◆ Énoncé 1
D'après la source, pourquoi la propriété des informations produites par les fermes devient-elle une question centrale ? Répondez en une à trois phrases.
◆ Énoncé 2
Répondez brièvement à partir de la source :
(a) Quelle part est associée à la confidentialité des données parmi les freins à l'adoption ?
(b) Quelles technologies, combinées, rendent le pilotage des élevages plus précis et plus réactif ?
(c) Que ces technologies ne remplacent-elles pas ?
◆ Énoncé 3
Restituez à l'identique le passage de la source commençant par « Le numérique peut » et allant jusqu'à « une valeur considérable. ».

◆ Source
..........

Les freins majeurs à l’adoption sont le coût (47 %), la confidentialité des données (41 %) et le manque de preuves concrètes de bénéfices (33 %).

 

Le numérique peut redonner du souffle à l’élevage

La digitalisation redéfinit le métier d’éleveur même si ces technologies ne remplacent pas l’expertise du terrain. En combinant robotique, data et intelligence artificielle, le pilotage des élevages devient plus précis et plus réactif. Mais se pose aussi la question centrale de la souveraineté de la donnée agricole : à qui appartiennent les informations générées par les fermes ? Qui les valorise ? En effet, l’ensemble de ces données individuelles a une valeur considérable.

..........

◆ Données fournies
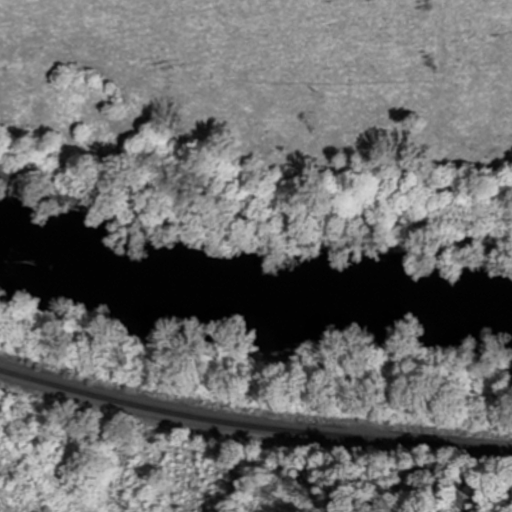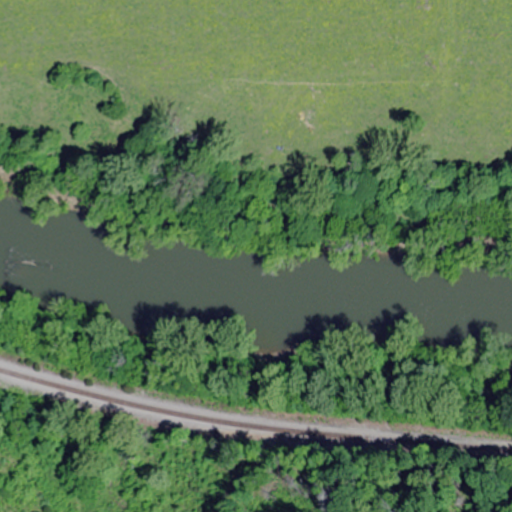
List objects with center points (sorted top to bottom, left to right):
river: (252, 285)
railway: (252, 427)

..........

◆ Réponse complète 1
Elle devient centrale parce que l'ensemble des données individuelles générées par les fermes a une valeur considérable. Il faut donc savoir à qui elles appartiennent et qui les valorise.

◆ Réponse complète 2
(a) 41 %.
(b) La robotique, la data et l'intelligence artificielle.
(c) L'expertise du terrain.

◆ Réponse complète 3
Le numérique peut redonner du souffle à l’élevage

La digitalisation redéfinit le métier d’éleveur même si ces technologies ne remplacent pas l’expertise du terrain. En combinant robotique, data et intelligence artificielle, le pilotage des élevages devient plus précis et plus réactif. Mais se pose aussi la question centrale de la souveraineté de la donnée agricole : à qui appartiennent les informations générées par les fermes ? Qui les valorise ? En effet, l’ensemble de ces données individuelles a une valeur considérable.